The Turnbull Government has today introduced important legislation to ensure security and law and order is maintained, as the Coalition leads the way in allowing for the cultivation of a safe, legal and reliable local supply of cannabis for medicinal products.
Minister Sussan Ley said the amendments to the Narcotic Drugs Act would enable the safe and legal distribution of cannabis products for medicinal use for painful and chronic conditions, by giving law enforcement agencies the confidence to provide sensitive information to the Commonwealth to assess the suitability of applicants to cultivate cannabis for medicinal purposes.
This important amendment is aimed at enshrining a respectful and mutual partnership between law enforcement agencies and Commonwealth health authorities as part of the transformational and ground-breaking medicinal cannabis framework.
The amendments would also ensure that the cultivation of cannabis for medicinal purposes is in accordance with Australia’s international obligations under the Single Convention on Narcotic Drugs.
“It’s vital that the cannabis grown under license through this Government-sanctioned scheme, which delivers the ‘missing piece’ for Australian patients and their doctors to manage chronic and painful conditions isn’t diverted for illicit uses,” Minister Ley said.

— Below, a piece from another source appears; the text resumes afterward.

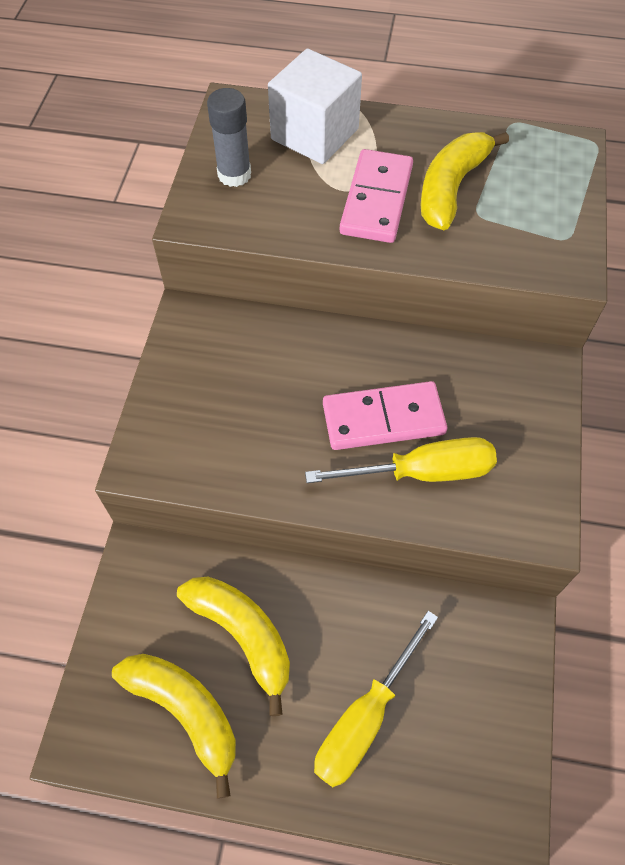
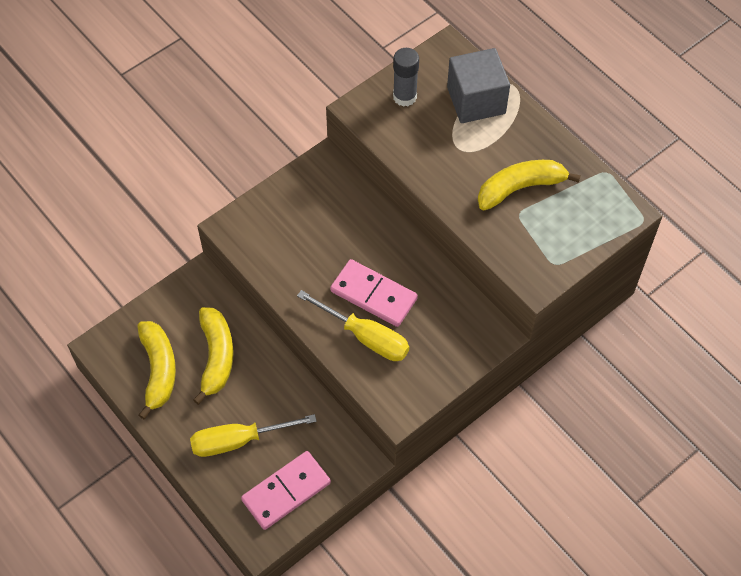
camera: 40 degrees right, 0 degrees up
white cube [268,49,362,164] -> grey cube [447,48,510,123]
pink domino [340,149,413,243] -> pink domino moved to [241,451,331,530]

“We need to exclude people who look at the cannabis cultivation scheme as a way to profit from diverting cannabis to the black market. This outcome can only be achieved if we work closely with law enforcement agencies to ensure appropriate legal safeguards are in place, so that the risks of criminal involvement in cannabis cultivation are minimised.
“Allowing the cultivation of legal medicinal cannabis crops in Australia under strict controls strikes the right balance between patient access, community protection and our international obligations.
“Allowing cultivation of cannabis for the treatment of very sick people, including children, is an important step. It is part of the Government’s commitment to improving health outcomes through world-class scientific research and innovative treatment approaches.
“We want to see this scheme become a success for the patients who want to access this medicine, but for that to happen protections need to be implemented to ensure those cultivating the medicinal cannabis are subject to strict ‘fit and proper persons’ requirements to ensure they are suitable to participate in this industry.”
The cost of issuing licenses and of official inspections to ensure compliance will be funded by annual charges on licence holders.
Medicinal cannabis treatment starts on 30 October 2016.